Provided data:
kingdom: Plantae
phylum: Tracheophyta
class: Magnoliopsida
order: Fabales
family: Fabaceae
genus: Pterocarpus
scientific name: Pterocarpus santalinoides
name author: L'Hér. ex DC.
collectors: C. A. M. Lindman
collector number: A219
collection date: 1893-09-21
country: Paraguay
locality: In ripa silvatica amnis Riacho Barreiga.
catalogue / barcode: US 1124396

* * *

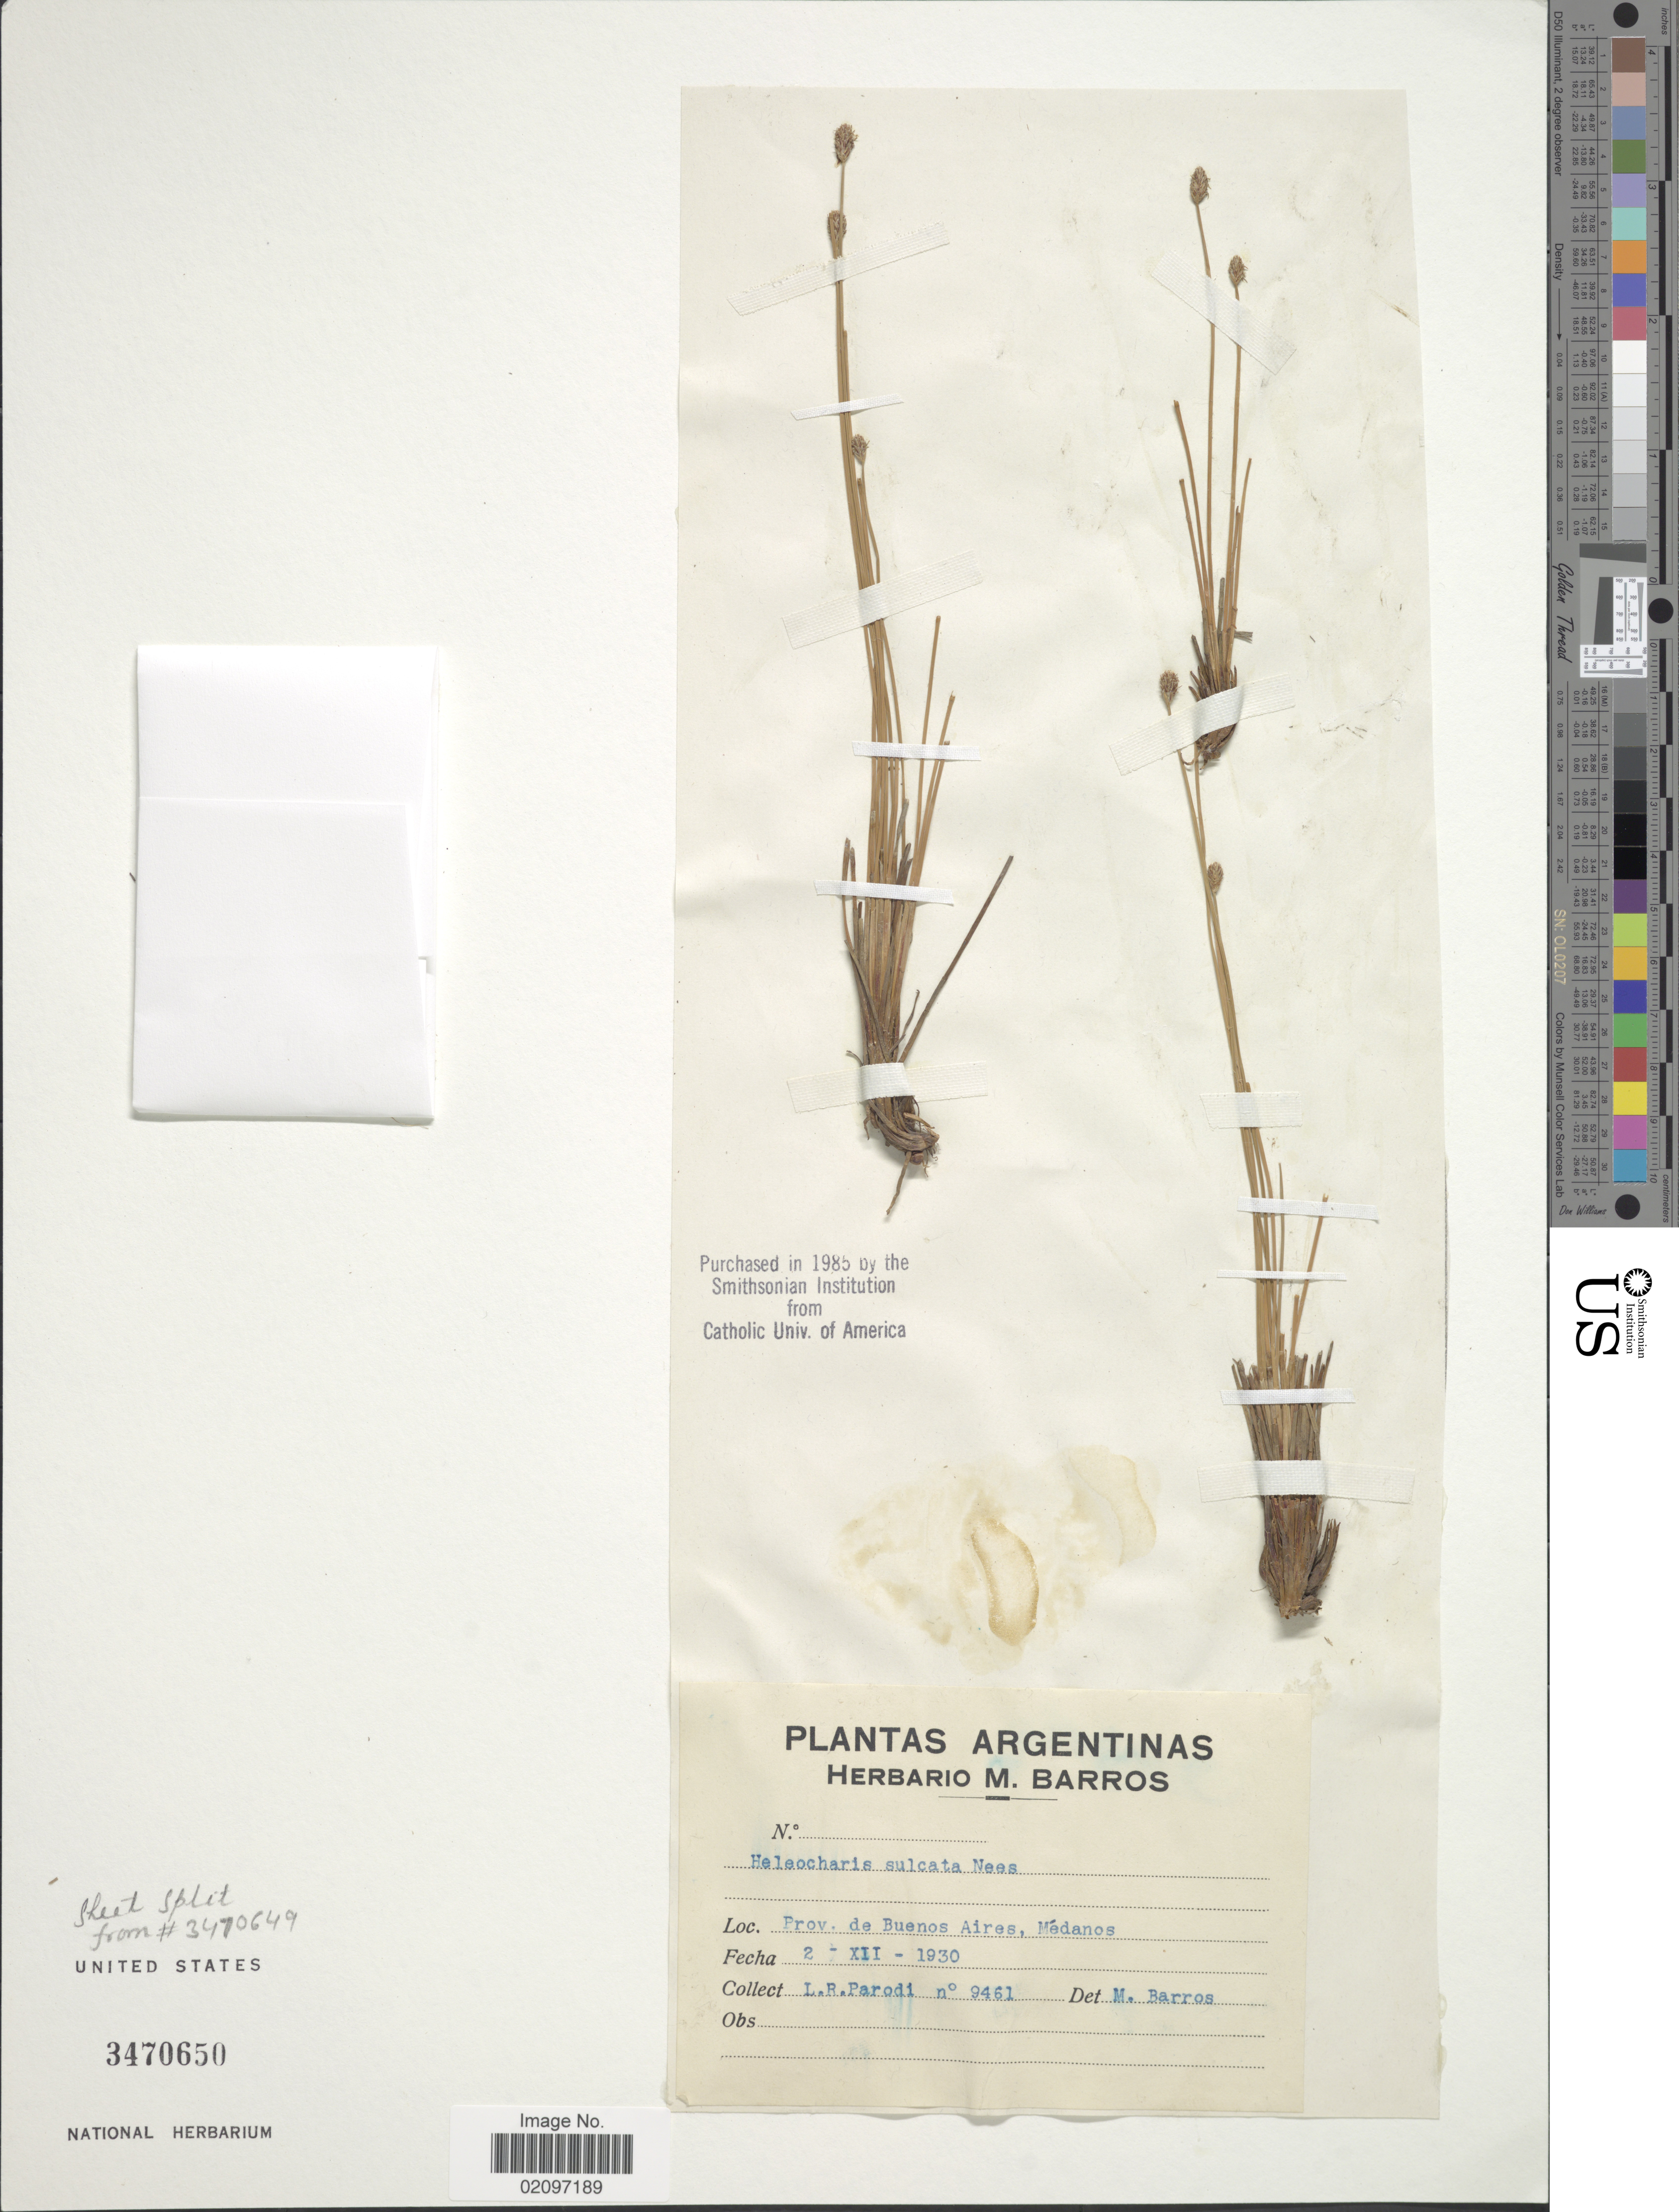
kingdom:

The problem: Present everything from the line containing "genus: Pterocarpus" down to the line containing "locality: In ripa", both included, as a Markdown table with the columns No. and Line, numbering each line and skipping blank lines.

Result below:
| No. | Line |
|---|---|
| 1 | genus: Pterocarpus |
| 2 | scientific name: Pterocarpus santalinoides |
| 3 | name author: L'Hér. ex DC. |
| 4 | collectors: C. A. M. Lindman |
| 5 | collector number: A219 |
| 6 | collection date: 1893-09-21 |
| 7 | country: Paraguay |
| 8 | locality: In ripa silvatica amnis Riacho Barreiga. |